▶ _Work instruction_:
Write out, word for word, the part of the listing below that opens with the line containing "Upcoming Events" and closes with the line containing "Dormant Accounts and Inactive Account Fees", keeping both of those lines and adding no others.

▶ _Records supplied_:
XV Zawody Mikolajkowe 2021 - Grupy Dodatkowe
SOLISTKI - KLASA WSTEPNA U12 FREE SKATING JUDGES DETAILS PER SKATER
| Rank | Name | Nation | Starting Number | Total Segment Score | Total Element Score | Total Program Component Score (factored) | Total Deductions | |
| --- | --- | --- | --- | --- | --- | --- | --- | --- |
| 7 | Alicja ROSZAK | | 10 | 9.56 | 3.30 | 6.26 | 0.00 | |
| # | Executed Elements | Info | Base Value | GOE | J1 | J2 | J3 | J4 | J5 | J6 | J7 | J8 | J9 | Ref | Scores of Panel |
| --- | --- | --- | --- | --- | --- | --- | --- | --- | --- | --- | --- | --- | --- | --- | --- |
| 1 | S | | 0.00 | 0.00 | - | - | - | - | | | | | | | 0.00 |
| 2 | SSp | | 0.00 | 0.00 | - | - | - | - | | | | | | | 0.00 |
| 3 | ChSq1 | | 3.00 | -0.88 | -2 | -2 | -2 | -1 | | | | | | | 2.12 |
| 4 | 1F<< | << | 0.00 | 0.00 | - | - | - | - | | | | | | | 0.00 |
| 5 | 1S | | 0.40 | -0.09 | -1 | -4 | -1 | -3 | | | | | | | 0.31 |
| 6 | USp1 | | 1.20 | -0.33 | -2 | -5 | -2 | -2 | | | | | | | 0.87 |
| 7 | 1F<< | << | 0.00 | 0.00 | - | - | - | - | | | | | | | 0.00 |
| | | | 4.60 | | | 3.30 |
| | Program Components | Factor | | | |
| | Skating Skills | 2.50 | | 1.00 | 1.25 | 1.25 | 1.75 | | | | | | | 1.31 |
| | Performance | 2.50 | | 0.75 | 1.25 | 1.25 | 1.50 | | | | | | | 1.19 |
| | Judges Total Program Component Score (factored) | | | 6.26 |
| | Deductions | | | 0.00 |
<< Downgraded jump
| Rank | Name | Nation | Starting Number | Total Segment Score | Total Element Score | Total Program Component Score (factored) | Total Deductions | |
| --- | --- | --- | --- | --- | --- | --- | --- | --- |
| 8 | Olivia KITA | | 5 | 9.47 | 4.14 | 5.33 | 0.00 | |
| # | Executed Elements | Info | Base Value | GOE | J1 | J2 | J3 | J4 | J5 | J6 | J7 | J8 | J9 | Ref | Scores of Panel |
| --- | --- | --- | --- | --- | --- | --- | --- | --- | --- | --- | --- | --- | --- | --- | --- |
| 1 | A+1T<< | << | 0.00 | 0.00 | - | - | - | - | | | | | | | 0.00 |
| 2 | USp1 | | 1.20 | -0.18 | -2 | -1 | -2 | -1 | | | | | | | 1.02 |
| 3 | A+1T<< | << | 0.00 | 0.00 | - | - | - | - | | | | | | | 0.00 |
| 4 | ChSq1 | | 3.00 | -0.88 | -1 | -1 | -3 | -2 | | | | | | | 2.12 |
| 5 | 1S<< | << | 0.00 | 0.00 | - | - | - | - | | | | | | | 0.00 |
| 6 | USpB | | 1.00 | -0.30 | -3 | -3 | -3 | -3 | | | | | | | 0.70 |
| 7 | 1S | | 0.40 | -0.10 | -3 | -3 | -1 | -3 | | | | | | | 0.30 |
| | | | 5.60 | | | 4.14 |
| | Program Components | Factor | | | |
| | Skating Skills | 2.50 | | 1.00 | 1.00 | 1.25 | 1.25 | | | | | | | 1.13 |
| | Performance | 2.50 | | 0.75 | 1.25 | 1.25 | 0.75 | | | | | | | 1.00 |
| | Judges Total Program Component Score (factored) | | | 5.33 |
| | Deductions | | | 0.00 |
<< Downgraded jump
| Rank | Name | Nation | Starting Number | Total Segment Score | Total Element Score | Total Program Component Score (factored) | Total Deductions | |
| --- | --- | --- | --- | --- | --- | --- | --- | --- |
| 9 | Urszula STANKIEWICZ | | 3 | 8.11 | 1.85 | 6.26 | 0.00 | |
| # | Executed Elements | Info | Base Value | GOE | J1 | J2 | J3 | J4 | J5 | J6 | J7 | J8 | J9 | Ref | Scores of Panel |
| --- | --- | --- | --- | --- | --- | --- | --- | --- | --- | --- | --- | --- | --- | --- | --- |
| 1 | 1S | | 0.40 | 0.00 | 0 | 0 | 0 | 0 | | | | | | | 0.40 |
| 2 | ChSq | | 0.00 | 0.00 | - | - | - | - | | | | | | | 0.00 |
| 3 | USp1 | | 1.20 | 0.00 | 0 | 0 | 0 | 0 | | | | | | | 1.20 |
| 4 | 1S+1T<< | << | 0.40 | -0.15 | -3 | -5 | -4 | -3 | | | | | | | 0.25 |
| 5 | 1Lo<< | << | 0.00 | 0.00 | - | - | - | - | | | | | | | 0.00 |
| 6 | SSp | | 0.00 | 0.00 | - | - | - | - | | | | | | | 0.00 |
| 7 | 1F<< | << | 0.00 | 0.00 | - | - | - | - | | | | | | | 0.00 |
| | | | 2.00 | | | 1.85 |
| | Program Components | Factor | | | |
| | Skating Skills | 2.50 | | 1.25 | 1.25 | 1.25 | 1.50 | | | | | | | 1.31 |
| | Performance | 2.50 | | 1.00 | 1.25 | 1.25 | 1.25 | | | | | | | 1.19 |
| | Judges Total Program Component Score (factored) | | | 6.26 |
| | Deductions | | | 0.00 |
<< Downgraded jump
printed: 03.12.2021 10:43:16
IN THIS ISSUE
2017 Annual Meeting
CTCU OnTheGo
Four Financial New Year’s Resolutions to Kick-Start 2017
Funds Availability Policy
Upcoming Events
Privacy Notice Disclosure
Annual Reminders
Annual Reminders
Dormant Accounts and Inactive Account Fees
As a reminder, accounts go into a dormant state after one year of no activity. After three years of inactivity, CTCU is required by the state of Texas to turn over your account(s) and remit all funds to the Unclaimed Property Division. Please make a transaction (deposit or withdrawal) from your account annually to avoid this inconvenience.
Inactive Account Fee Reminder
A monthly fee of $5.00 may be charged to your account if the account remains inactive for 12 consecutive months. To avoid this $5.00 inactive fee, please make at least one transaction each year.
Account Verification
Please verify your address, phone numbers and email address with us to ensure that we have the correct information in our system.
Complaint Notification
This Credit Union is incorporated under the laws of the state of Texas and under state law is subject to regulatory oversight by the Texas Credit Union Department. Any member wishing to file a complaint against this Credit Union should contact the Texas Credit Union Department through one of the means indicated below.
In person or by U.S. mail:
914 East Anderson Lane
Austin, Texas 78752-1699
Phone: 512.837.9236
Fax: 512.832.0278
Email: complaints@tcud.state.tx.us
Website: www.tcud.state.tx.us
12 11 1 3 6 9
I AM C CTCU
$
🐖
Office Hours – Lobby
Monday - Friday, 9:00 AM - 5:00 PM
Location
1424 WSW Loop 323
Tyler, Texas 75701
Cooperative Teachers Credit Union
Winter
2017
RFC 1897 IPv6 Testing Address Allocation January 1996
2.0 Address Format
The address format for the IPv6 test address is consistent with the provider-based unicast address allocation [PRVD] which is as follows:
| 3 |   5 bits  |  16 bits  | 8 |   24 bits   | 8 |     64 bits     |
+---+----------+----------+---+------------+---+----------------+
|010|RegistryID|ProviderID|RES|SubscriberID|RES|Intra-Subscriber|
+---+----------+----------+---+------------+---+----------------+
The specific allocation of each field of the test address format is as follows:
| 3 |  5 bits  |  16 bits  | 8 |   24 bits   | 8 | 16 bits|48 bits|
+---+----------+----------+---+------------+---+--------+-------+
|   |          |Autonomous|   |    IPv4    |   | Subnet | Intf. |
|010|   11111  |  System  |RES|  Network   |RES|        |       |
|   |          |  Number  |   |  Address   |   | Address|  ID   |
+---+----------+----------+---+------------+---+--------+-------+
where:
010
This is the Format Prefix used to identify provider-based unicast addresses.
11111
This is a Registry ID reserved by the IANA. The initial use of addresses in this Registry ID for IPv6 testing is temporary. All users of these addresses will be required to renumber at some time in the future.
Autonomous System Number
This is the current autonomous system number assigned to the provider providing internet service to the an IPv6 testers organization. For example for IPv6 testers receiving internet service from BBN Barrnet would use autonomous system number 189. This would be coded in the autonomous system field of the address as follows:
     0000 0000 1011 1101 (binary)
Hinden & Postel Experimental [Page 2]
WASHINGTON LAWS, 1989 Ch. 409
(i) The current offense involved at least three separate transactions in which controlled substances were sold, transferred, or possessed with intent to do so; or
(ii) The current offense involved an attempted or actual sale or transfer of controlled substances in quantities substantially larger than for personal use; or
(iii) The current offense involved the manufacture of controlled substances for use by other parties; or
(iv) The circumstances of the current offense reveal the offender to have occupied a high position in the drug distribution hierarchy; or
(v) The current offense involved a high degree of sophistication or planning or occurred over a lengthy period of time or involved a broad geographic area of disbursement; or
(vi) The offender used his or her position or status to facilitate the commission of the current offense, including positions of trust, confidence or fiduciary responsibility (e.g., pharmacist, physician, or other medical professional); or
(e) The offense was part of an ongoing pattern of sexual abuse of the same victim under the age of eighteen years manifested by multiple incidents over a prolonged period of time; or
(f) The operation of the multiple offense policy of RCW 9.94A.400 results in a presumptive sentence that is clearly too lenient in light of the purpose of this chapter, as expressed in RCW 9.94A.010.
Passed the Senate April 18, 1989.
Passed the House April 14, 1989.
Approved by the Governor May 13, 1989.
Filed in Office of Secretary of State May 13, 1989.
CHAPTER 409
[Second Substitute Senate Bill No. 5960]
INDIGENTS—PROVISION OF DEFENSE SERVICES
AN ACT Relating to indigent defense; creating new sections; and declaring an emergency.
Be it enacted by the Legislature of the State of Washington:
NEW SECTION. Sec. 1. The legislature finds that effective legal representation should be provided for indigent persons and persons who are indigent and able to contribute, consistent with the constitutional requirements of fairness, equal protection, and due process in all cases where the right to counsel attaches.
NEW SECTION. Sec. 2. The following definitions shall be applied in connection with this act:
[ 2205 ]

▶ _Your response_:
Upcoming Events
Privacy Notice Disclosure
Annual Reminders
Annual Reminders
Dormant Accounts and Inactive Account Fees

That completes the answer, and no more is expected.